(Excerpts from a dataset)
──────

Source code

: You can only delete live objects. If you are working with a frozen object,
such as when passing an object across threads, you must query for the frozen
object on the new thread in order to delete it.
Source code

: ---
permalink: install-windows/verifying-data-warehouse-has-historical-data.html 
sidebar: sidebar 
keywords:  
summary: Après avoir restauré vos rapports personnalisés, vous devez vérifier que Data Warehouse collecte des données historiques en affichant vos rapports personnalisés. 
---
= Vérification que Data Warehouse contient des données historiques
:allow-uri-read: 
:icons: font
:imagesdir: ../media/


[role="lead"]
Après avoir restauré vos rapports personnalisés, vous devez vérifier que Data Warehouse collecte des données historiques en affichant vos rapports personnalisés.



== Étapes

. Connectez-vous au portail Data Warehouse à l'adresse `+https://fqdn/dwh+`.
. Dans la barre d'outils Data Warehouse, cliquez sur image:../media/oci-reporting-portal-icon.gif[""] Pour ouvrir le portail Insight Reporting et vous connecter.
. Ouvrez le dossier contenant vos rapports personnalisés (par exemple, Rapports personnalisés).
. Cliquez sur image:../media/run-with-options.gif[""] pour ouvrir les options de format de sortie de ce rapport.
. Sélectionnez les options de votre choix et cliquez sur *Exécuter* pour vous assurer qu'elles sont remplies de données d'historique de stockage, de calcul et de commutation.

──────

• _Problem to work on_
In the records, locate each line holding the string "media" and copy it.

• _Task response_
:imagesdir: ../media/
. Dans la barre d'outils Data Warehouse, cliquez sur image:../media/oci-reporting-portal-icon.gif[""] Pour ouvrir le portail Insight Reporting et vous connecter.
. Cliquez sur image:../media/run-with-options.gif[""] pour ouvrir les options de format de sortie de ce rapport.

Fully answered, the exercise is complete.